▶ EXERCISE:
Exact transcription, pictures omitted: begin at the top line of the records below and end with the line bearing "wire f_x1_c, f_x1_v;".

####

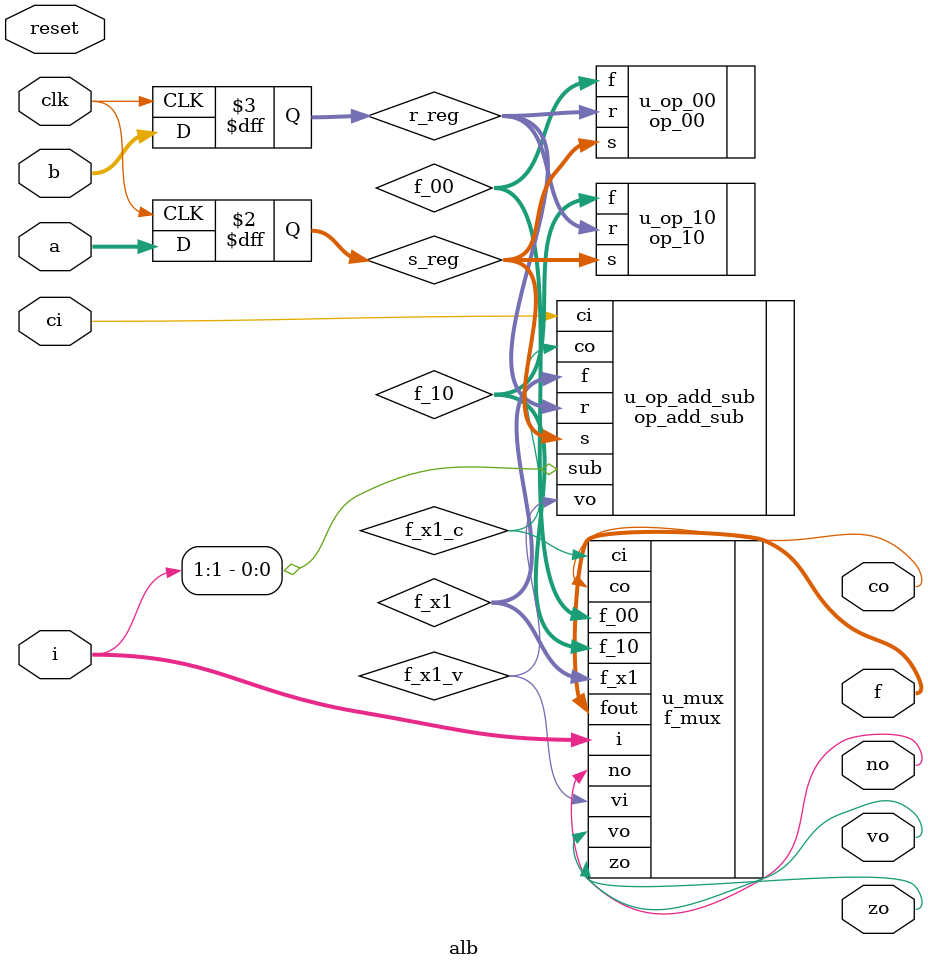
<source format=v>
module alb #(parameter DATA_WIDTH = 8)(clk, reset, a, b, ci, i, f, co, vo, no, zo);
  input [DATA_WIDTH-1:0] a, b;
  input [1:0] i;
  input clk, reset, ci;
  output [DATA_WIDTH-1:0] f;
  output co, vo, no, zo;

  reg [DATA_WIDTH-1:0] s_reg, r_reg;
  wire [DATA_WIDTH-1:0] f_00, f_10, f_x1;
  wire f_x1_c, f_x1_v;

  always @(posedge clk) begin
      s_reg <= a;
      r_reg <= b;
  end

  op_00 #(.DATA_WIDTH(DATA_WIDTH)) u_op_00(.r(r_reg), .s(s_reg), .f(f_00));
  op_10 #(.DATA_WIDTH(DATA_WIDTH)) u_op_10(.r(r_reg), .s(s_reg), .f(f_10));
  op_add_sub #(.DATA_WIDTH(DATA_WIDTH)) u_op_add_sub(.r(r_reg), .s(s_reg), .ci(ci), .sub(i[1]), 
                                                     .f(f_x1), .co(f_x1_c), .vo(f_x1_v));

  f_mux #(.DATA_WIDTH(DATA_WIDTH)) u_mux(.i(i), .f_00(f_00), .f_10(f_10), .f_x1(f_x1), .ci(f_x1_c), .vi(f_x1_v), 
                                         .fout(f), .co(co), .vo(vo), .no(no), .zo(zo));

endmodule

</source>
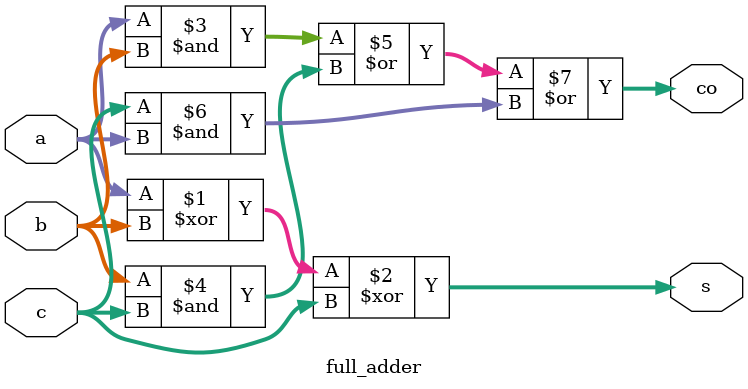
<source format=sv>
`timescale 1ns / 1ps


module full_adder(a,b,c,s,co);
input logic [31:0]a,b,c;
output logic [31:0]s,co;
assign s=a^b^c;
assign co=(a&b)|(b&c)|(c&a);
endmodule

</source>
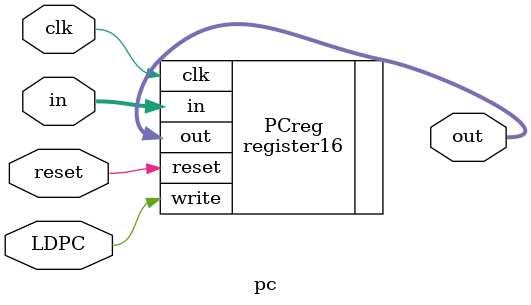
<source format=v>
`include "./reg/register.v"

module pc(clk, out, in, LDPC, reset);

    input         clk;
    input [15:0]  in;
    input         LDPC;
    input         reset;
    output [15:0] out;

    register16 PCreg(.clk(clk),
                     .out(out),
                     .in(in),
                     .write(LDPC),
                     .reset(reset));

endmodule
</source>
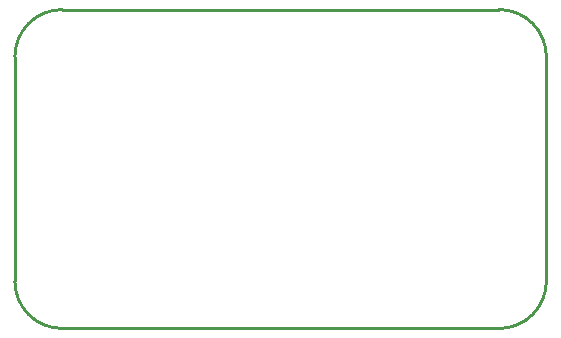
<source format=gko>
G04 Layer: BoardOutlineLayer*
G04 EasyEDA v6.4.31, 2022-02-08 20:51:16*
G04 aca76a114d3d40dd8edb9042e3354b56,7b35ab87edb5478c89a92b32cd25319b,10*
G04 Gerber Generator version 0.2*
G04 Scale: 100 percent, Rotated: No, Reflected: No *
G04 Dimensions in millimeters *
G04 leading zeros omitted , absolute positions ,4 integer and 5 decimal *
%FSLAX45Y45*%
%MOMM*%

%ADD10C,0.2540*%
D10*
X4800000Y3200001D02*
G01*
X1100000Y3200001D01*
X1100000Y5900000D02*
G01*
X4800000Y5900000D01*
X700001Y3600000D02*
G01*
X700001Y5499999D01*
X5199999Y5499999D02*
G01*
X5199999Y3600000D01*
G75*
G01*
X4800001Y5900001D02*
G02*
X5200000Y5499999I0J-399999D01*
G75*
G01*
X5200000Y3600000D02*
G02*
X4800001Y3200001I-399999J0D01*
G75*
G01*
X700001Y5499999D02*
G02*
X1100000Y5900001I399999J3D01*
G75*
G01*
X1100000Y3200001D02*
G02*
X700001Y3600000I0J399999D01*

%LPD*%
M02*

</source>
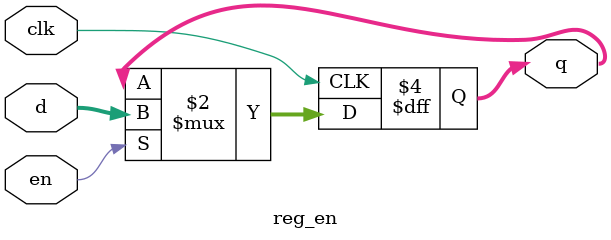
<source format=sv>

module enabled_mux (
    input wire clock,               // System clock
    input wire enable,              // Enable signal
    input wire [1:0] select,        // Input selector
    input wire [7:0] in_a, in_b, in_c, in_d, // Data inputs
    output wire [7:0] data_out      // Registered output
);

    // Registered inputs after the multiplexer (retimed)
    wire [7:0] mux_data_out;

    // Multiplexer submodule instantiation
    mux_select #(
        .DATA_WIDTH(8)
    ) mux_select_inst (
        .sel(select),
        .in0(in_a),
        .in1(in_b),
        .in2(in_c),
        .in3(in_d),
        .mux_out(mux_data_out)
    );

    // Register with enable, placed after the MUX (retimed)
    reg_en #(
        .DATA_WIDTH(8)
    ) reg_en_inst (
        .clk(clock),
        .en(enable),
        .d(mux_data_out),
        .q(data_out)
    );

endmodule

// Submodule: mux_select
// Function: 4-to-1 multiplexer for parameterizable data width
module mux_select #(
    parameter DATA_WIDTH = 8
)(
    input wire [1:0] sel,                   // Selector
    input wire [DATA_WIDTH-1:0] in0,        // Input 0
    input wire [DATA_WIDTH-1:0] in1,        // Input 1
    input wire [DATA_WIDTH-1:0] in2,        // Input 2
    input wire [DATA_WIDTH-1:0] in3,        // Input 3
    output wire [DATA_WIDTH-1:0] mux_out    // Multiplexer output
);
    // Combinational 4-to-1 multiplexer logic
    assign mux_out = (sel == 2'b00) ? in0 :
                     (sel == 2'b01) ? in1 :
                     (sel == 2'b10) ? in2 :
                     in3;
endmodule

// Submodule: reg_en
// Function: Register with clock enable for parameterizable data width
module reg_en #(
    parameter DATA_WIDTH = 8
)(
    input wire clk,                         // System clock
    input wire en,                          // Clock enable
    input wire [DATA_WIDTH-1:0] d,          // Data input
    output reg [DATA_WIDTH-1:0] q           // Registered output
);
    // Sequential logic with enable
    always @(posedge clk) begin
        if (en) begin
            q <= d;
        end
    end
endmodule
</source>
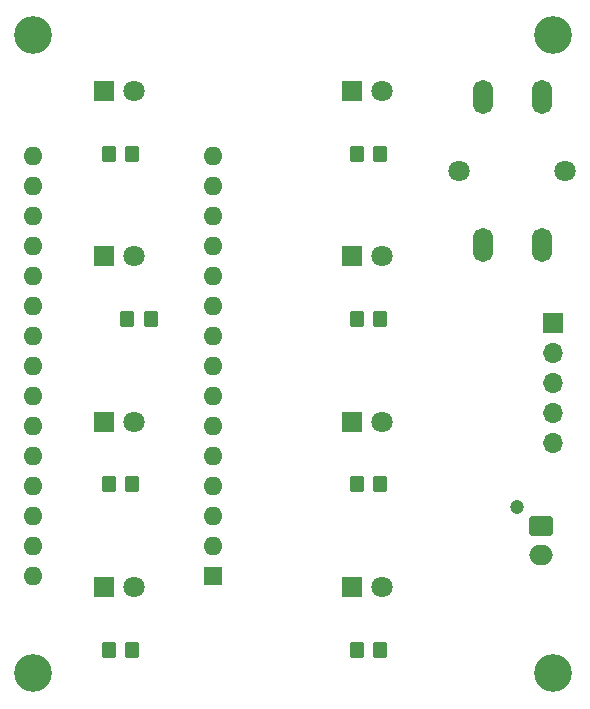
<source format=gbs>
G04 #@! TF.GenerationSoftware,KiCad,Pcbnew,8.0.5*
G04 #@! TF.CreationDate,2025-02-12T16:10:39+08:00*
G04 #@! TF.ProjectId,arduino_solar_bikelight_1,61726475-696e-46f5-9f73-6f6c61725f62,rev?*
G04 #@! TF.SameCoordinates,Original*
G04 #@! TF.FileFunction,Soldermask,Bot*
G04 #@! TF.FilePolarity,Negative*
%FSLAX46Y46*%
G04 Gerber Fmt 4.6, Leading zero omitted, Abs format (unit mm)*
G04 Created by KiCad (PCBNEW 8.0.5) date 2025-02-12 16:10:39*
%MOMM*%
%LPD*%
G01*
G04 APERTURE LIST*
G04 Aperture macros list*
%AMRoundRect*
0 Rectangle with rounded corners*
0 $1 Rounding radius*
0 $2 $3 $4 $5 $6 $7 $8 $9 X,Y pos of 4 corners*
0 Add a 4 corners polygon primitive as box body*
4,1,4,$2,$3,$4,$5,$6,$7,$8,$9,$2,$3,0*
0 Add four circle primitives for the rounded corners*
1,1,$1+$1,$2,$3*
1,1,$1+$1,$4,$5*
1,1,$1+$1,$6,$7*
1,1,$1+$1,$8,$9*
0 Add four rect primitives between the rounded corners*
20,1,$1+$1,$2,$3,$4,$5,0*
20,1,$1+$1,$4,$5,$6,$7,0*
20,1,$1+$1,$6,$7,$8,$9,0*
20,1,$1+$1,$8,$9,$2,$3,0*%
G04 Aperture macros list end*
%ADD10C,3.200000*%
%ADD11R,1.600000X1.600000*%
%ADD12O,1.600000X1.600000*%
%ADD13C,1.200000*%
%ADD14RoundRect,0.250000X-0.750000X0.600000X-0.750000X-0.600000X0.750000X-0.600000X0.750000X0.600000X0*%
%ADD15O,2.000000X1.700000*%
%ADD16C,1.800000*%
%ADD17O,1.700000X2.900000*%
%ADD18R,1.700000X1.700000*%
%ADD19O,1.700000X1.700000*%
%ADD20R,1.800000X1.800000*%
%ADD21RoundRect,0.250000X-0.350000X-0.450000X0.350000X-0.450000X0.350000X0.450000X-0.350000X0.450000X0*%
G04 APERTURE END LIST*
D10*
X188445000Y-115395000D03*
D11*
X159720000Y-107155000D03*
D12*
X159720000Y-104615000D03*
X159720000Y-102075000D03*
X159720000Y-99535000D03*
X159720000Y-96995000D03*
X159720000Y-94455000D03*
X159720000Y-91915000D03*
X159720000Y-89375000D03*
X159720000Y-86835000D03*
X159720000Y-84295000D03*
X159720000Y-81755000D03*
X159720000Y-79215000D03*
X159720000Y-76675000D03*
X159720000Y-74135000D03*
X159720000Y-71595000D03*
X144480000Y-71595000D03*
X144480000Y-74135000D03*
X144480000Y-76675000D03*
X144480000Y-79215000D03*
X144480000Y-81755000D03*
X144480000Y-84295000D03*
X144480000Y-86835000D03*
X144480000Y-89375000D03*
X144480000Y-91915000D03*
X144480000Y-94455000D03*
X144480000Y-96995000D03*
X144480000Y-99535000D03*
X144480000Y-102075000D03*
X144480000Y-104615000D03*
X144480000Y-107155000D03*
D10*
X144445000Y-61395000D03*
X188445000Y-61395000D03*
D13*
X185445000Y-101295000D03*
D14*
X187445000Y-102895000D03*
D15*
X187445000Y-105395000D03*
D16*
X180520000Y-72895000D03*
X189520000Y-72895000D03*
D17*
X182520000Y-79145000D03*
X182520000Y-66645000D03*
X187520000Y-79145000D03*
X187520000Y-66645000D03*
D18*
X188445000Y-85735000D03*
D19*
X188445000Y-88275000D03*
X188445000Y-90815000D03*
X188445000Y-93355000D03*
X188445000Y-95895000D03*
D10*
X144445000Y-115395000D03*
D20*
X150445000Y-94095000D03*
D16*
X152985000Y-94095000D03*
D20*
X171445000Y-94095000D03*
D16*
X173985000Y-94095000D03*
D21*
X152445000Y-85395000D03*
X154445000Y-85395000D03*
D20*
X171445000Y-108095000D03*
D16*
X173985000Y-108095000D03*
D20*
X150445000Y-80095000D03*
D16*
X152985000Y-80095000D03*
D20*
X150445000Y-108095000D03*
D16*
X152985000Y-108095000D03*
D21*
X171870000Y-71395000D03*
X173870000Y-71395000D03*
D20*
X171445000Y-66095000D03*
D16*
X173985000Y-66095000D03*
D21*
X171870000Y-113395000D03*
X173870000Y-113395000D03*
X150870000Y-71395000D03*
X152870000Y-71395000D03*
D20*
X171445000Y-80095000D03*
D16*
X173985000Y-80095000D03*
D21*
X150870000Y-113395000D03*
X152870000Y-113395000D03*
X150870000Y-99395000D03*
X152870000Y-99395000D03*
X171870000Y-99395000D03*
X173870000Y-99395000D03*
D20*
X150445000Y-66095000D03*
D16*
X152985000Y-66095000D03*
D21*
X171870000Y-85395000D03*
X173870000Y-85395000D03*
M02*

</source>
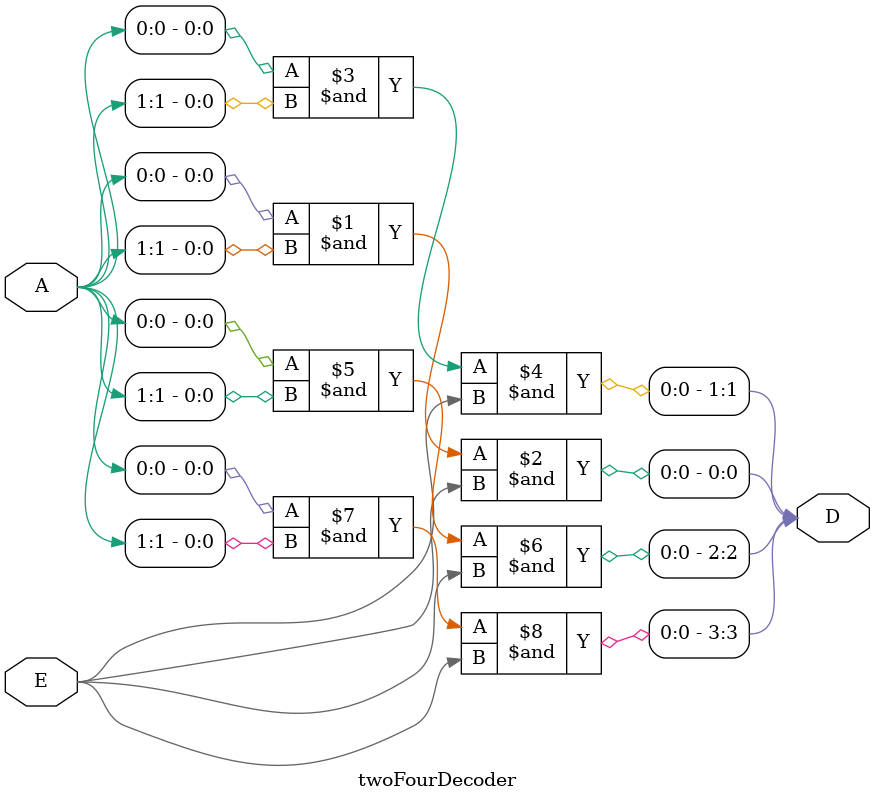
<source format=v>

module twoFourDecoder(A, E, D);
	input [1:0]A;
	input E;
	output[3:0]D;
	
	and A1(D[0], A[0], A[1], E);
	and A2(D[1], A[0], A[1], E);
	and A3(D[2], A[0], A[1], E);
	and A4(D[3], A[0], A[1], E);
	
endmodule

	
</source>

####

▶ REPLY TO THE EXERCISE:
<source format=v>
module alb #(parameter DATA_WIDTH = 8)(clk, reset, a, b, ci, i, f, co, vo, no, zo);
  input [DATA_WIDTH-1:0] a, b;
  input [1:0] i;
  input clk, reset, ci;
  output [DATA_WIDTH-1:0] f;
  output co, vo, no, zo;

  reg [DATA_WIDTH-1:0] s_reg, r_reg;
  wire [DATA_WIDTH-1:0] f_00, f_10, f_x1;
  wire f_x1_c, f_x1_v;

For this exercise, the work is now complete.